(Saved entries)
[Start of Attachment]
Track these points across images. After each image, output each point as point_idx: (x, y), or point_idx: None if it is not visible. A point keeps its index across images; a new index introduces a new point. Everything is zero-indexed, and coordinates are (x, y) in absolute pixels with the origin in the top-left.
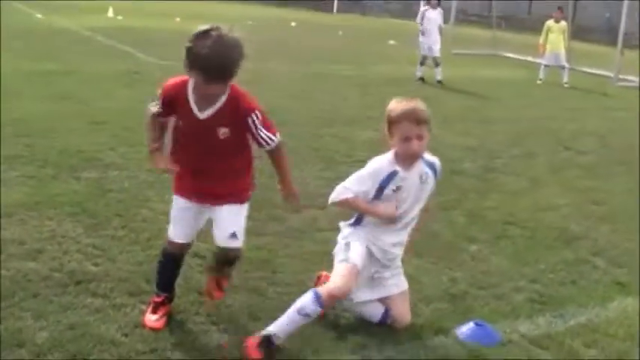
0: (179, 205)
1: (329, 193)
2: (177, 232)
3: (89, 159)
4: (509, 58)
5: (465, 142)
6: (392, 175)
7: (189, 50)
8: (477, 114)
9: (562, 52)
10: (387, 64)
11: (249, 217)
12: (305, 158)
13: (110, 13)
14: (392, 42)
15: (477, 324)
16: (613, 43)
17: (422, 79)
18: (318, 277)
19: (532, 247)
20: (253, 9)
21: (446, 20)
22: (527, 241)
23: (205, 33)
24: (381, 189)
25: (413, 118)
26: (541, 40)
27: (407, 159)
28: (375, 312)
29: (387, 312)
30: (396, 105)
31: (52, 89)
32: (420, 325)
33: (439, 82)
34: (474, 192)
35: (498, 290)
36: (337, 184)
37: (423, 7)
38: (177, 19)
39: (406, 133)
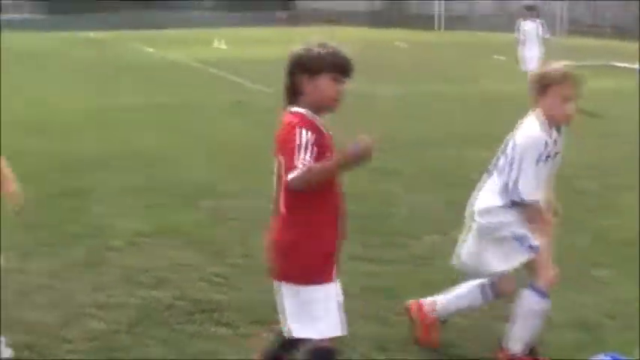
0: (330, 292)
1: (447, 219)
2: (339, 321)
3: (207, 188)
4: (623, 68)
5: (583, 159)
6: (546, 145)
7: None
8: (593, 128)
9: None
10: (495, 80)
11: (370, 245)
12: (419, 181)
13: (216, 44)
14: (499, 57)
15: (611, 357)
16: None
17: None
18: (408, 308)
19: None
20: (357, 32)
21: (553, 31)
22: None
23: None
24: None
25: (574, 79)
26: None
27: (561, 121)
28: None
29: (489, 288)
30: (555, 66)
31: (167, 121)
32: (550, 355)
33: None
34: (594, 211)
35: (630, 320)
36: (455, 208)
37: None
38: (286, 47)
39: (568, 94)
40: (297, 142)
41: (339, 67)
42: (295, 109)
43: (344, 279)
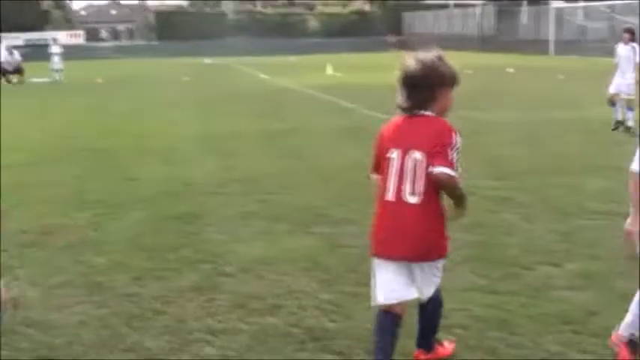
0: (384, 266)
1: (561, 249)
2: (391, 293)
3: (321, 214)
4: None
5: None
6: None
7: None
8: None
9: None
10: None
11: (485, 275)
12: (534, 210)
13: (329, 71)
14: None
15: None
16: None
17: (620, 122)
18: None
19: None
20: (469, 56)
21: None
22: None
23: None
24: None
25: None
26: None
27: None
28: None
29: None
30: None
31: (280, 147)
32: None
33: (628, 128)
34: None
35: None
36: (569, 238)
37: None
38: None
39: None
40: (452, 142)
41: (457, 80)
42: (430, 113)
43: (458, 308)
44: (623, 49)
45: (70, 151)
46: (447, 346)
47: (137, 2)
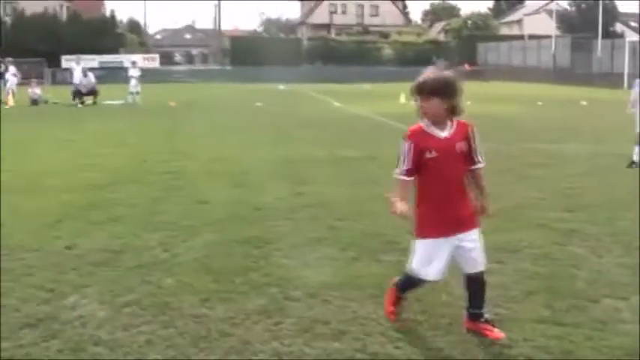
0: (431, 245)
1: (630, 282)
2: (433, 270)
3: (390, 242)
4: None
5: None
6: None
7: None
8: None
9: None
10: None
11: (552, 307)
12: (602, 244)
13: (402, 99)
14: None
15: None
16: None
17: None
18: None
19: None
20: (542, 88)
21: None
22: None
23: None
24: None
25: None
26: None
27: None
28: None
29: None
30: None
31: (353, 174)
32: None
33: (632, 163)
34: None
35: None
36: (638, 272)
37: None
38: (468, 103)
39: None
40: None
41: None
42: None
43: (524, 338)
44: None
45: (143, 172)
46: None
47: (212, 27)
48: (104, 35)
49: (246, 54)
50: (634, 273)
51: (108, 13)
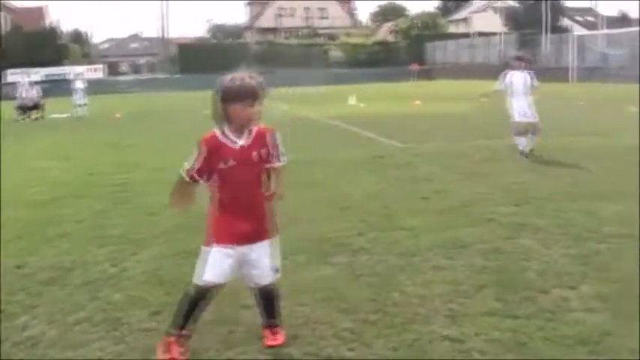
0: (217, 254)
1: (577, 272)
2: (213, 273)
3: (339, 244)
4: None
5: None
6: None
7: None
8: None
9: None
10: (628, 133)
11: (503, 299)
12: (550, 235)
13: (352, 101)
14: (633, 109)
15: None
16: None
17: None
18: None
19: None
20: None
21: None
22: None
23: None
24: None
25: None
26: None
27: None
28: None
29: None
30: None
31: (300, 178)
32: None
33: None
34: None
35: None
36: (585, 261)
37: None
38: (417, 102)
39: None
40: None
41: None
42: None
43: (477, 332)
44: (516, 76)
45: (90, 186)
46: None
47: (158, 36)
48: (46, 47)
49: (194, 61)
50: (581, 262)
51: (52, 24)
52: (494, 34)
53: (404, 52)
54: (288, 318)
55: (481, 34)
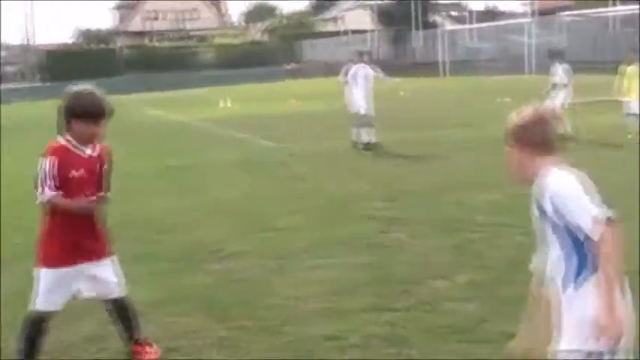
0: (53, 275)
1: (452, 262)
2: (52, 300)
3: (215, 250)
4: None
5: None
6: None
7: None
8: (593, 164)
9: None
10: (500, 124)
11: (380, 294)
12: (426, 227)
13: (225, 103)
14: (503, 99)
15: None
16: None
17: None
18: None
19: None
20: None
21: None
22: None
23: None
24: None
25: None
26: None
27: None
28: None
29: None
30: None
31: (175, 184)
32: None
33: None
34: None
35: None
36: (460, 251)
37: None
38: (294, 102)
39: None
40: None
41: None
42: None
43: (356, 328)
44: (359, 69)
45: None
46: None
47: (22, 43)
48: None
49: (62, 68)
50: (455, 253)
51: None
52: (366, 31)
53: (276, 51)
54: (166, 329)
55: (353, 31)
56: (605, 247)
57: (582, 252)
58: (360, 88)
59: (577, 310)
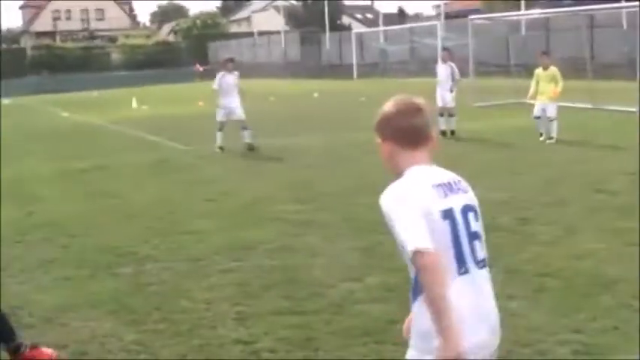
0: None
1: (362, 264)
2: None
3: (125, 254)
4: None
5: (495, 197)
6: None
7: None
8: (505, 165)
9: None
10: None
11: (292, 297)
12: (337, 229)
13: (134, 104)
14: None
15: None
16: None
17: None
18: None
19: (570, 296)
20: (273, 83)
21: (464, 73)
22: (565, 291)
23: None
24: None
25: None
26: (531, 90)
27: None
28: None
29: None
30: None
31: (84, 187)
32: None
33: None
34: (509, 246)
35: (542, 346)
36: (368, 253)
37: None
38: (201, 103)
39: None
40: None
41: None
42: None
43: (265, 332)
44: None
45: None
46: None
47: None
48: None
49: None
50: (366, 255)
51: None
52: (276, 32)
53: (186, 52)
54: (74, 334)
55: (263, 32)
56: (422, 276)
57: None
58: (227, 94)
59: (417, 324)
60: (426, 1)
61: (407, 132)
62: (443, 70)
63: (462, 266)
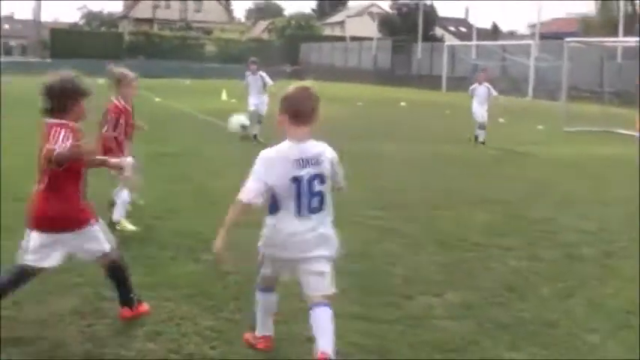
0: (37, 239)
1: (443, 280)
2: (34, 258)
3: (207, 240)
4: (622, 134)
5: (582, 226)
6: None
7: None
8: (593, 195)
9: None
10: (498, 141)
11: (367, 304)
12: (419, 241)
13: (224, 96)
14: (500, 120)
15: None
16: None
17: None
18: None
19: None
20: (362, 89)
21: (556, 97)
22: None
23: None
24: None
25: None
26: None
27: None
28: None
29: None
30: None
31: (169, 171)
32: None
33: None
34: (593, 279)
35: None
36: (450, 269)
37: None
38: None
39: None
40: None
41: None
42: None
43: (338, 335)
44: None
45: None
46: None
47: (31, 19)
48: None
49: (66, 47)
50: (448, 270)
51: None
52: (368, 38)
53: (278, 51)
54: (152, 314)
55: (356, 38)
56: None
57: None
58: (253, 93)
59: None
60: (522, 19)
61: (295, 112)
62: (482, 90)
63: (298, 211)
[End of Attachment]
[Start of Attachment]
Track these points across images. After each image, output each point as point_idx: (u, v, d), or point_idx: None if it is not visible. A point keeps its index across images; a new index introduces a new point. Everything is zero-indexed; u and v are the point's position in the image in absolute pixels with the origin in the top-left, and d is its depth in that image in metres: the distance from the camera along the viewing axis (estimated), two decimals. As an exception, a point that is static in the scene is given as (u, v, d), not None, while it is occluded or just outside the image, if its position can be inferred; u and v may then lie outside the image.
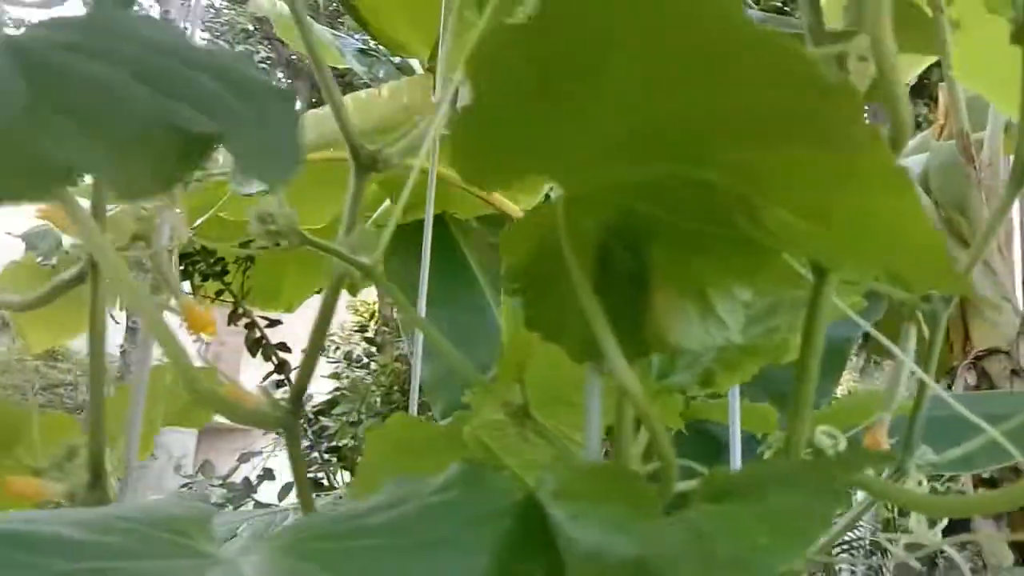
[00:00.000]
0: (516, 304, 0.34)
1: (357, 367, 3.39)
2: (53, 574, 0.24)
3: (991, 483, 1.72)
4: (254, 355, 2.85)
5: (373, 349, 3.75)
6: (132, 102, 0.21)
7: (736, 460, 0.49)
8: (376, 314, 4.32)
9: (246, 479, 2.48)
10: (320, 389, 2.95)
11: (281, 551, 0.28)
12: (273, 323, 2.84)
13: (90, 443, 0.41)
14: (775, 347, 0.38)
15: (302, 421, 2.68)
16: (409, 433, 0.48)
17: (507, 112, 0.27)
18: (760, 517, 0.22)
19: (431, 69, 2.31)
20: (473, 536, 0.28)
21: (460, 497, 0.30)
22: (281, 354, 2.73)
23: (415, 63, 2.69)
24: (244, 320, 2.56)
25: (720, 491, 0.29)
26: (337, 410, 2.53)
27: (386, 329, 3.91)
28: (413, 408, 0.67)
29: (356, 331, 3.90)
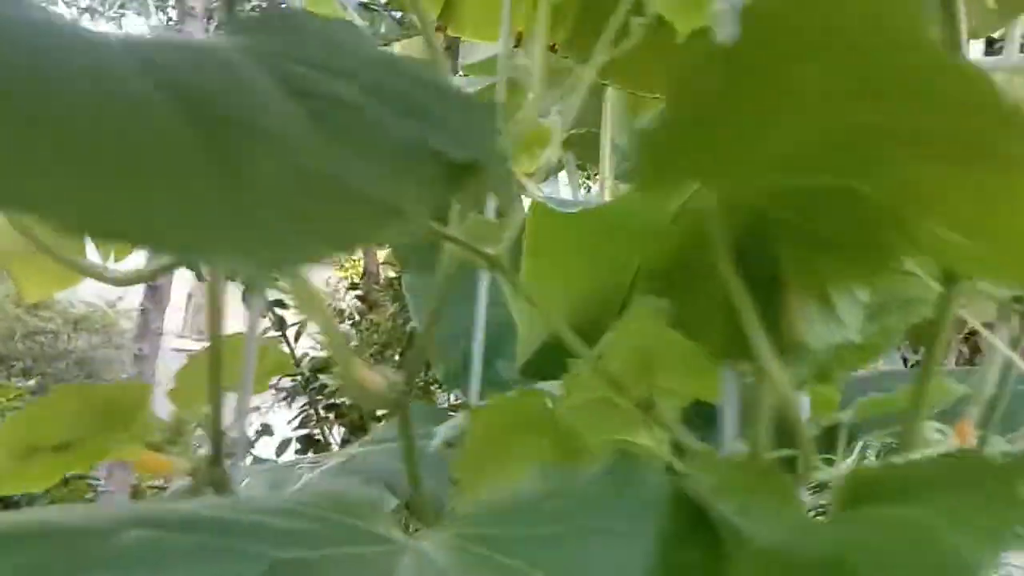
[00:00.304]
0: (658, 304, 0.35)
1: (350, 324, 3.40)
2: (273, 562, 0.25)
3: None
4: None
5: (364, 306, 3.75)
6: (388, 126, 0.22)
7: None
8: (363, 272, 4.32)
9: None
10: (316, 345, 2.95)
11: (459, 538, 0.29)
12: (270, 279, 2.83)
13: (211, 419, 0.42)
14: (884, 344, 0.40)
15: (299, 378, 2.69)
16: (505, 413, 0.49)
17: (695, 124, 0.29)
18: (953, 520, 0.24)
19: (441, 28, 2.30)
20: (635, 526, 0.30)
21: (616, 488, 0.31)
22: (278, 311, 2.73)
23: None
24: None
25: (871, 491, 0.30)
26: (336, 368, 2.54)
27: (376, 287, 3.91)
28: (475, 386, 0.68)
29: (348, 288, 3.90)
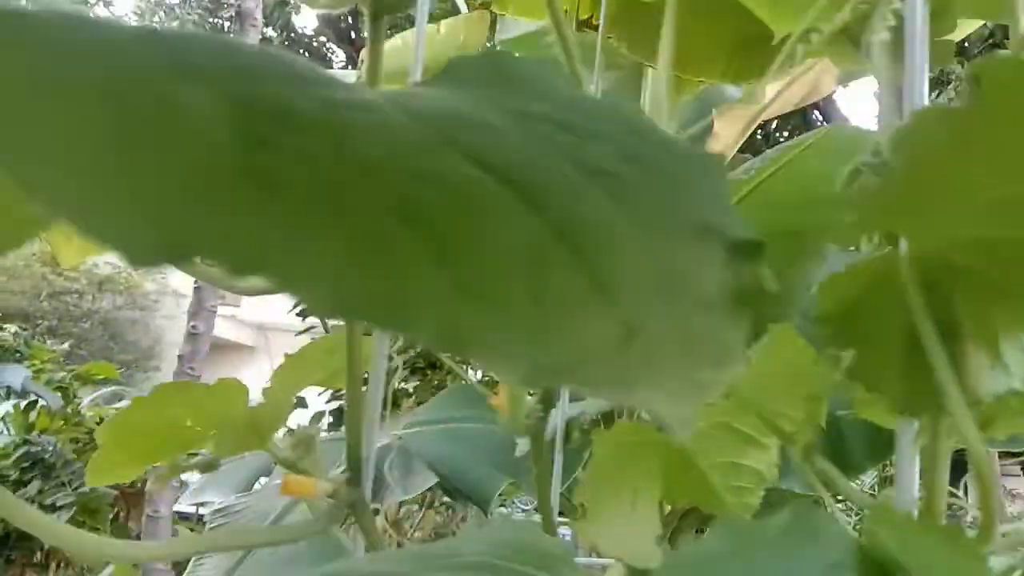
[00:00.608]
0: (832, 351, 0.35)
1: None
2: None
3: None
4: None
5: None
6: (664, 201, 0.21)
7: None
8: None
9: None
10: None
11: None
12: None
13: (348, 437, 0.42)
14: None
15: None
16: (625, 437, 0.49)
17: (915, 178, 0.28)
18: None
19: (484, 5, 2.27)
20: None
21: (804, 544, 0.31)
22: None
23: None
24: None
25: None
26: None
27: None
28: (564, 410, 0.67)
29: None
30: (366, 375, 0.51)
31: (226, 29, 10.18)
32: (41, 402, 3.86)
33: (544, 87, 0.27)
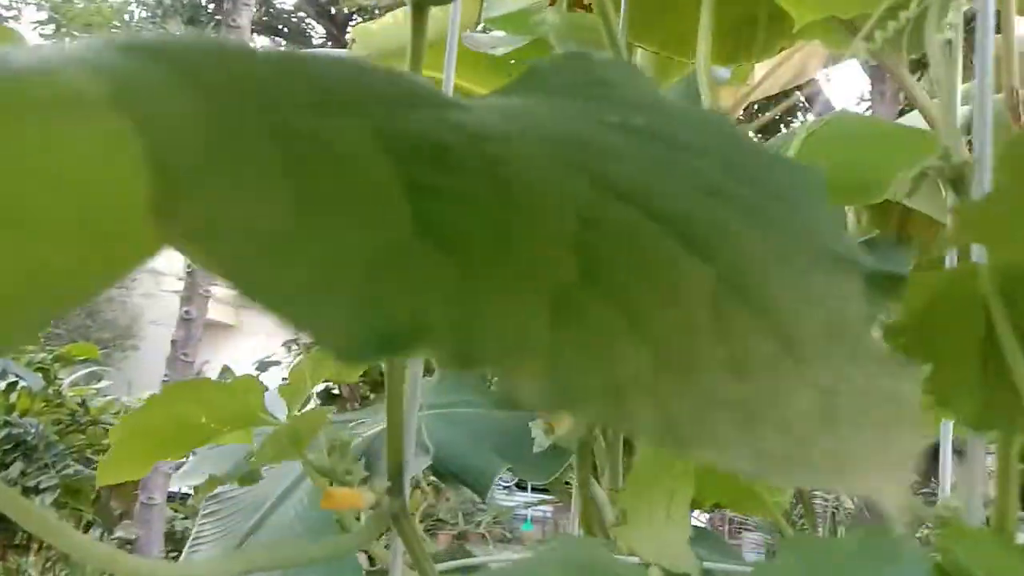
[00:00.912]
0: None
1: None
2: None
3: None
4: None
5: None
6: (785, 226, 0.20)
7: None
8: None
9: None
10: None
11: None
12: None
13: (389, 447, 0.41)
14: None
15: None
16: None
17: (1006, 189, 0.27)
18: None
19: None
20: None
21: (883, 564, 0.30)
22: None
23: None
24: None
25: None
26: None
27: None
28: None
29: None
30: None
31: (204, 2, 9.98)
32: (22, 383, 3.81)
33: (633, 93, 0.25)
[End of Attachment]
[Start of Attachment]
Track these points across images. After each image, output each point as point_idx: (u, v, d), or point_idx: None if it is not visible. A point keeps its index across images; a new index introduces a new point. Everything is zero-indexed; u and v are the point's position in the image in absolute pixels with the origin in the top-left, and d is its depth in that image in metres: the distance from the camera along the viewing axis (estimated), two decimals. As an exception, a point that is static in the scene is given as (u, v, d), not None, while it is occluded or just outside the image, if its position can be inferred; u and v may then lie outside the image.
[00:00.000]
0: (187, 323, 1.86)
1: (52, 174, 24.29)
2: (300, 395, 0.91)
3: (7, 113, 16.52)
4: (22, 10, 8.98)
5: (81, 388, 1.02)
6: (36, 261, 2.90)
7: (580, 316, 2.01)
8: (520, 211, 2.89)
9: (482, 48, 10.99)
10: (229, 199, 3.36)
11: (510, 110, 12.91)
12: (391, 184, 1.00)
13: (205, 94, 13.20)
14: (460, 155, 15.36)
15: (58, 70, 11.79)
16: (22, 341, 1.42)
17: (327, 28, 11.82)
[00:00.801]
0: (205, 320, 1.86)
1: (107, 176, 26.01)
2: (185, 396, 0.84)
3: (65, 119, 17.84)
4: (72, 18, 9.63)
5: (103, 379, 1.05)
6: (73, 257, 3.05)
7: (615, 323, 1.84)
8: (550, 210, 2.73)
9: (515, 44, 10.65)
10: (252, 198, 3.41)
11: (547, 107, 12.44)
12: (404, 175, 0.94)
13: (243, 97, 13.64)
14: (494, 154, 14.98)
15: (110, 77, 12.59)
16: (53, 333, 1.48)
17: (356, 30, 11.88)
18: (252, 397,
[End of Attachment]
● The problem: Write out exactly the run of lines above that starts at the line containing "in the top-left." and ends at the line containing "3: (89, 159)". Include both, and leave the pictures out.

● Final answer:
Track these points across images. After each image, output each point as point_idx: (x, y), or point_idx: None if it is not visible. A point keeps its index across images; a new index introduces a new point. Everything is zero-indexed, and coordinates are (x, y) in absolute pixels with the origin in the top-left.
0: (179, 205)
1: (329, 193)
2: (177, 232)
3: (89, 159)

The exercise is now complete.